Когда наши войска освободили Минск, госпиталь стоял под Луцком, на Львовском направлении. Первый Украинский фронт готовился к наступательным боям, об отпуске, даже самом краткосрочном, не приходилось и мечтать. Вересов и Белозеров разослали с десяток телеграмм по всем адресам, какие оба смогли вспомнить: кто-то же уцелел, кто-то же ответит…

Потянулись томительные дни ожидания. Газеты были заполнены статьями и фотоснимками о том, во что превратили фашисты Минск, как они зверствовали в оккупированном городе. Обоим эти статьи и снимки не прибавляли ни бодрости, ни оптимизма.
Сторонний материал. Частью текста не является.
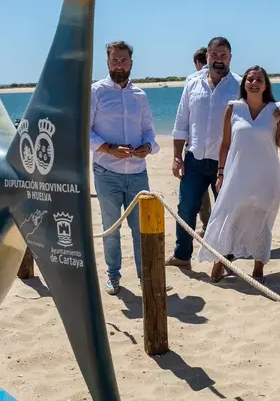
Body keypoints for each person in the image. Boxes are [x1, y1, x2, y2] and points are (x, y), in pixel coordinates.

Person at [198, 66, 280, 283]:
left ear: (266, 85)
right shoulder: (233, 108)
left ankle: (258, 268)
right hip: (237, 174)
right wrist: (220, 173)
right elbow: (225, 144)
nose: (254, 83)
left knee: (262, 219)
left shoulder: (277, 110)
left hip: (267, 175)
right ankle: (219, 262)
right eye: (250, 79)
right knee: (229, 216)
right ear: (244, 84)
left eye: (259, 79)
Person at [90, 40, 160, 295]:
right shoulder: (95, 92)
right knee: (111, 228)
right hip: (106, 173)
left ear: (131, 63)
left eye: (124, 60)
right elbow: (83, 131)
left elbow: (149, 131)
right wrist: (109, 149)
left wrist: (148, 147)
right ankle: (113, 276)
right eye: (115, 61)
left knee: (141, 229)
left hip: (138, 173)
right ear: (107, 62)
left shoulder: (139, 95)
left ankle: (145, 278)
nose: (119, 65)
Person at [168, 37, 241, 269]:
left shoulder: (240, 85)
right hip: (194, 159)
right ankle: (182, 256)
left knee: (227, 211)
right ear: (207, 56)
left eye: (223, 55)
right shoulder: (192, 83)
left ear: (230, 57)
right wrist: (177, 156)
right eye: (214, 55)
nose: (218, 60)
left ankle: (226, 259)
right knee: (186, 208)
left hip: (226, 162)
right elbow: (181, 121)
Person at [187, 46, 212, 235]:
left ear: (197, 62)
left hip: (196, 147)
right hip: (220, 147)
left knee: (201, 192)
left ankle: (206, 224)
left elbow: (186, 115)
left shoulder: (192, 79)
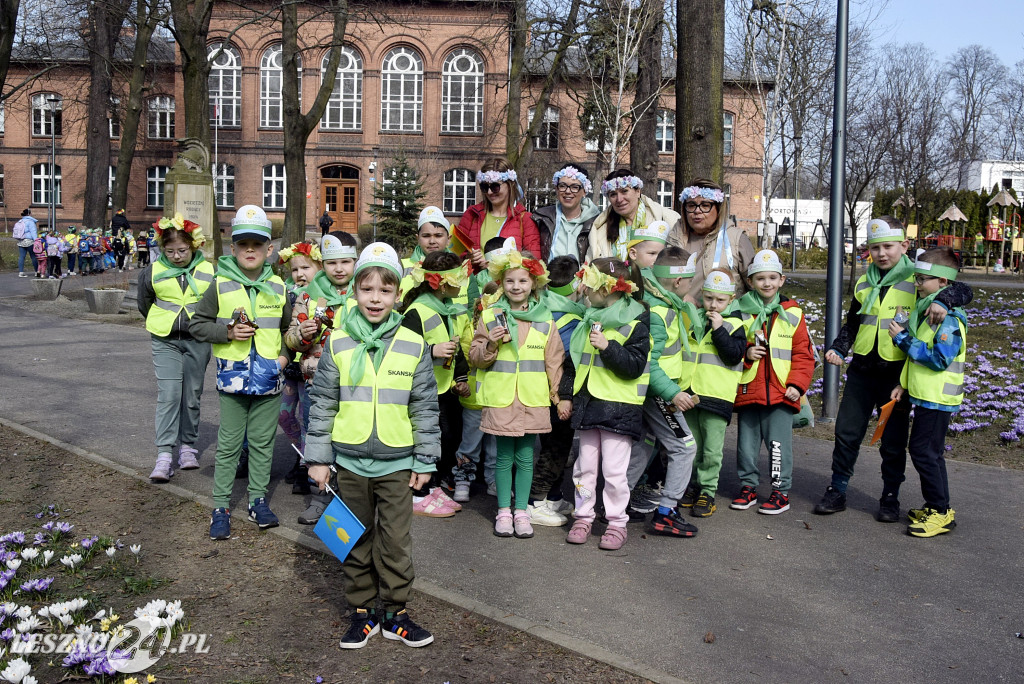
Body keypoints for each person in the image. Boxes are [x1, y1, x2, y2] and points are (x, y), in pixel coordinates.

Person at [305, 242, 440, 650]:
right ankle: (362, 612)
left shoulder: (414, 345)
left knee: (395, 544)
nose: (375, 298)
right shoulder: (339, 343)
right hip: (348, 464)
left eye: (385, 290)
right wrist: (318, 459)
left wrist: (425, 459)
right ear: (354, 292)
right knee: (351, 540)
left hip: (397, 465)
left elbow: (425, 407)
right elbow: (323, 404)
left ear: (397, 294)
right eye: (367, 289)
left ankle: (395, 613)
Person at [814, 217, 972, 521]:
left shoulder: (919, 277)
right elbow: (854, 321)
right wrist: (838, 347)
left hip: (895, 373)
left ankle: (890, 497)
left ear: (904, 246)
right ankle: (837, 489)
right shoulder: (864, 281)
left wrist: (947, 298)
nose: (881, 253)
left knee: (894, 440)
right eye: (875, 247)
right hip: (861, 370)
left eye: (888, 246)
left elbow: (962, 288)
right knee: (847, 432)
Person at [189, 205, 292, 540]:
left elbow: (289, 330)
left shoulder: (278, 287)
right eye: (243, 244)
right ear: (232, 248)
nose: (250, 249)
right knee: (230, 444)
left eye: (257, 244)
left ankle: (258, 500)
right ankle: (220, 506)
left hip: (269, 380)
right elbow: (197, 325)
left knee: (263, 444)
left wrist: (285, 358)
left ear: (269, 249)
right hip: (232, 380)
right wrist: (227, 333)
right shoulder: (219, 285)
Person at [471, 247, 562, 539]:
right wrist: (490, 346)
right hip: (501, 399)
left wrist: (559, 397)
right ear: (501, 282)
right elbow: (475, 356)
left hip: (532, 399)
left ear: (533, 283)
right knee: (502, 458)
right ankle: (503, 511)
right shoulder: (490, 316)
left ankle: (521, 511)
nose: (516, 287)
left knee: (526, 458)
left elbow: (555, 360)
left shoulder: (546, 319)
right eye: (510, 281)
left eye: (522, 281)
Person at [560, 259, 650, 550]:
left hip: (619, 408)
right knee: (584, 468)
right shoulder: (589, 317)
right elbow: (574, 362)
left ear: (608, 289)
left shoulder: (636, 321)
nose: (583, 289)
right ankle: (583, 516)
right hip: (589, 405)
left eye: (590, 283)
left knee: (613, 472)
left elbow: (635, 366)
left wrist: (608, 347)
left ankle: (616, 522)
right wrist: (565, 395)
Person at [888, 247, 967, 538]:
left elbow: (939, 359)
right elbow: (918, 363)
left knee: (924, 453)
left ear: (943, 282)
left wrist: (904, 340)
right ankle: (937, 507)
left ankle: (940, 511)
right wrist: (903, 385)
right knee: (928, 453)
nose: (917, 284)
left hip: (938, 400)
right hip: (925, 397)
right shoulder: (929, 310)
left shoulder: (947, 318)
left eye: (922, 279)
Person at [730, 250, 815, 515]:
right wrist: (745, 354)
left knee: (778, 447)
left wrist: (797, 386)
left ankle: (780, 492)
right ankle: (748, 487)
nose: (767, 283)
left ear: (782, 280)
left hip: (781, 394)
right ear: (751, 280)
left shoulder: (794, 314)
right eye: (760, 278)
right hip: (748, 390)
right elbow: (729, 346)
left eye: (772, 278)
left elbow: (804, 354)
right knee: (746, 447)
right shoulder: (739, 311)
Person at [628, 242, 702, 537]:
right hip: (659, 393)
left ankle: (615, 505)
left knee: (642, 447)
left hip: (654, 392)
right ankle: (666, 512)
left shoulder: (663, 302)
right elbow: (649, 363)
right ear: (680, 280)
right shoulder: (659, 312)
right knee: (685, 447)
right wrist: (673, 393)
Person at [284, 231, 358, 524]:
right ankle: (321, 497)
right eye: (332, 263)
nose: (339, 269)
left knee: (350, 441)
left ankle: (350, 500)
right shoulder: (308, 296)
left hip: (355, 382)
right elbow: (291, 338)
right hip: (316, 382)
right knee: (318, 439)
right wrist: (301, 337)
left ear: (355, 262)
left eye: (346, 262)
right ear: (323, 264)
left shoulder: (363, 292)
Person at [138, 214, 215, 482]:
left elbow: (215, 305)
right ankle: (164, 456)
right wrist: (164, 321)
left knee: (192, 395)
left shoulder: (208, 270)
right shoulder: (153, 270)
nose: (176, 256)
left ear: (193, 247)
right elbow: (144, 302)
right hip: (165, 339)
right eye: (169, 251)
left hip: (198, 340)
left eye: (182, 251)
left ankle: (188, 448)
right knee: (169, 395)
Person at [402, 251, 472, 516]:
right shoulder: (416, 311)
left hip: (447, 389)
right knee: (431, 442)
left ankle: (433, 487)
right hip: (425, 391)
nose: (462, 284)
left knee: (450, 439)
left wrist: (461, 378)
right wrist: (431, 351)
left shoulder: (447, 310)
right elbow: (402, 350)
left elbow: (456, 349)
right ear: (442, 283)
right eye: (458, 279)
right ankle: (419, 493)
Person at [678, 268, 747, 518]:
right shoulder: (694, 317)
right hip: (691, 394)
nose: (714, 305)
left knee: (712, 449)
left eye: (720, 300)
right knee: (692, 445)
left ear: (731, 299)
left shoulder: (735, 323)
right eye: (709, 298)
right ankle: (693, 485)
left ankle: (708, 490)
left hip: (716, 396)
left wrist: (719, 330)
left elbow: (733, 355)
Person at [528, 254, 584, 526]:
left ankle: (552, 496)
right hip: (559, 394)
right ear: (577, 286)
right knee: (556, 449)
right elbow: (568, 364)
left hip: (538, 391)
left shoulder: (543, 308)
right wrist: (565, 397)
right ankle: (535, 501)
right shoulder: (573, 320)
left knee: (551, 446)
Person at [276, 240, 323, 501]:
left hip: (309, 367)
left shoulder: (319, 295)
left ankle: (306, 464)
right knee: (284, 415)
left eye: (306, 267)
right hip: (289, 364)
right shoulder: (286, 293)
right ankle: (302, 453)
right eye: (294, 270)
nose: (300, 274)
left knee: (308, 418)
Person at [667, 180, 756, 301]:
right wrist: (681, 297)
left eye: (705, 205)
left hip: (726, 318)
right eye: (691, 205)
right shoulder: (672, 239)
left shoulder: (737, 239)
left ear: (718, 208)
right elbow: (656, 282)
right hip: (680, 316)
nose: (697, 211)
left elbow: (756, 285)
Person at [458, 157, 541, 270]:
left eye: (495, 186)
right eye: (484, 187)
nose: (489, 192)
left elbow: (534, 263)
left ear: (510, 184)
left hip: (509, 286)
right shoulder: (472, 215)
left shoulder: (525, 219)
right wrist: (469, 259)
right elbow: (455, 256)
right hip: (476, 285)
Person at [585, 169, 681, 262]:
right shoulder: (600, 229)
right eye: (613, 194)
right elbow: (589, 266)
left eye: (624, 191)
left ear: (638, 191)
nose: (619, 199)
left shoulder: (667, 219)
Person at [532, 165, 601, 262]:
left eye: (574, 187)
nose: (568, 191)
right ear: (556, 189)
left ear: (584, 191)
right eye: (562, 186)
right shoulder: (541, 219)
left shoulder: (596, 222)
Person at [14, 209, 40, 277]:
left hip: (21, 241)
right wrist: (36, 240)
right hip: (30, 241)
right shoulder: (30, 222)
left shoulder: (20, 221)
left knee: (22, 257)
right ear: (29, 214)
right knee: (33, 256)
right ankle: (37, 271)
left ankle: (21, 272)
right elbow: (33, 232)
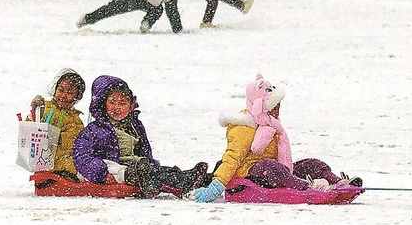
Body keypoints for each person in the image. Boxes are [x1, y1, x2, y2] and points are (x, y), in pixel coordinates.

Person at [190, 76, 360, 203]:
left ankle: (338, 182)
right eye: (274, 106)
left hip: (278, 170)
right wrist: (216, 186)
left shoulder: (272, 124)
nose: (278, 109)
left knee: (312, 164)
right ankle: (309, 188)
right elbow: (232, 158)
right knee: (271, 167)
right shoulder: (244, 126)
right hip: (251, 172)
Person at [72, 75, 208, 197]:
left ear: (130, 105)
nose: (117, 107)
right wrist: (100, 173)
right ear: (103, 104)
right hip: (114, 170)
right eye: (112, 102)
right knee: (133, 170)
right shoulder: (94, 130)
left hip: (138, 167)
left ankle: (193, 179)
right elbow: (81, 156)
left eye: (122, 103)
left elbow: (145, 150)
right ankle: (182, 182)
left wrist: (149, 163)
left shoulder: (135, 126)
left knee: (156, 171)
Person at [29, 69, 87, 177]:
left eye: (69, 93)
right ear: (55, 90)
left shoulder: (77, 120)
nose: (63, 95)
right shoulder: (46, 108)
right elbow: (30, 128)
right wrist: (35, 110)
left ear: (78, 97)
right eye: (61, 90)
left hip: (69, 165)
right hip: (49, 164)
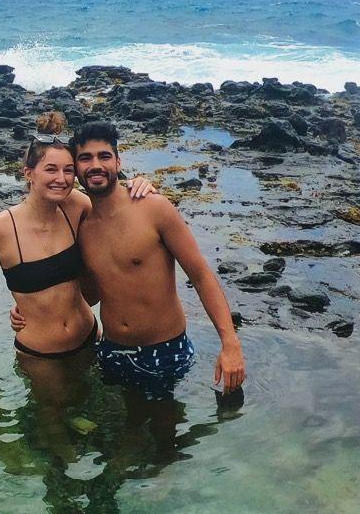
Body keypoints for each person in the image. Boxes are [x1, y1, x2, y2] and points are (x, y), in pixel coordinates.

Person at [40, 121, 247, 398]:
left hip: (164, 350)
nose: (95, 165)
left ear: (118, 161)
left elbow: (200, 275)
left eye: (104, 156)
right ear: (76, 168)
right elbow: (87, 296)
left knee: (166, 436)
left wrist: (230, 343)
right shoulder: (81, 224)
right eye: (85, 158)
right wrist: (32, 307)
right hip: (111, 350)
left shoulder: (153, 208)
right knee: (124, 433)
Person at [0, 133, 157, 365]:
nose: (61, 179)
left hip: (91, 338)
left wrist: (136, 186)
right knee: (51, 410)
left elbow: (114, 211)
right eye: (51, 169)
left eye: (68, 170)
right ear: (28, 173)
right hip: (41, 356)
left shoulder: (75, 206)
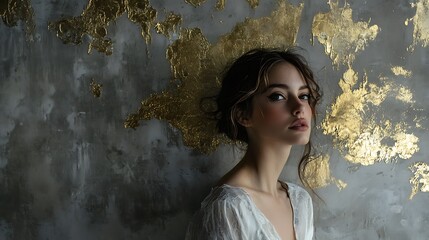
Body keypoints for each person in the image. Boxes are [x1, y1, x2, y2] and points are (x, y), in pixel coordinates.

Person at [185, 48, 322, 240]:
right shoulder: (229, 208)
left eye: (304, 95)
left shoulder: (300, 201)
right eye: (278, 96)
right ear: (243, 114)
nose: (299, 107)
Первой откликнулась мать Федора. Она написала, что осенью сорок третьего Аннушку угнали в Германию, и с тех пор не было от нее ни слуху ни духу. Юля жива-здорова, большая уже, вернется Федор — не узнает, и отец живой, слава богу, он в партизанах всю войну пробыл, в Логойских лесах, а они — в деревне под Червенем, только неделя, как вернулись в Минск, а тут и отец заявился. А еще дом их уцелел, вот счастье так уж впрямь счастье, вокруг одни развалины, бурьяном заросли, а он уцелел. Правда, там пока беженцы живут, из-под Смоленска, но они вскорости на родину подадутся, станет просторней. А вот Вересовы погибли, и Александр Иванович, и Ксения Макаровна, повесили их немцы на Комаровке в сорок втором году вместе с другими подпольщиками. Соседи ей про то рассказывали, немцы со всего города народ согнали, когда их вешали. И домик их спалили, и сад вырубили — ничего не осталось. Вот какое горе…

Длинное было письмо, с расплывшимися, должно быть, от слез, буквами, и радостное, и горькое одновременно. Вересов дослушал его до конца, лег ничком на топчан и застыл, словно камнем придавленный. Вот и все. Была, была надежда, три года теплилась, больше нету. Погибли. Повешены. И мать, и отец. А он оперировал раненых немцев. Не раз, не два — десятки раз. Он переливал им кровь, которой всегда было в обрез, спасал от газовой гангрены, кормил из госпитального котла… Как же это так?! Они повесили его отца и мать, а он выковыривал из них пули и осколки, специально сделанные для того, чтобы их убить. Может, среди тех, кого он спас от смерти, были палачи его матери, маленькой тихой женщины, которую любили за доброту и терпеливость даже самые отпетые лоботрясы в школе… Да их же добивать надо было, всех, до единого, — скальпелем по артерии… Он приподнял голову и сплюнул на пол вязкую, розовую от прокушенной губы слюну. Так ты бы и смог это сделать! Вот сейчас приволокут — и пойдешь. И будешь мучиться над ним, как над своим, и забудешь, что он — враг, твой самый лютый, самый ненавистный враг, потому что ты — врач, и враги перед тобой, когда у тебя в руках автомат, а не скальпель, а когда скальпель — нет ни врагов, ни друзей, а есть раненые и есть врачебный долг. Нет, сейчас ты бы не пошел. И завтра не пойдешь. И послезавтра. Слишком болит. А вдруг что-нибудь случится — тебе же тошно будет. Нет, пусть их пока оперируют другие. Пока уляжется. Хоть чуть-чуть. А там — пойдешь и ты, и никуда тебе от этого не деться.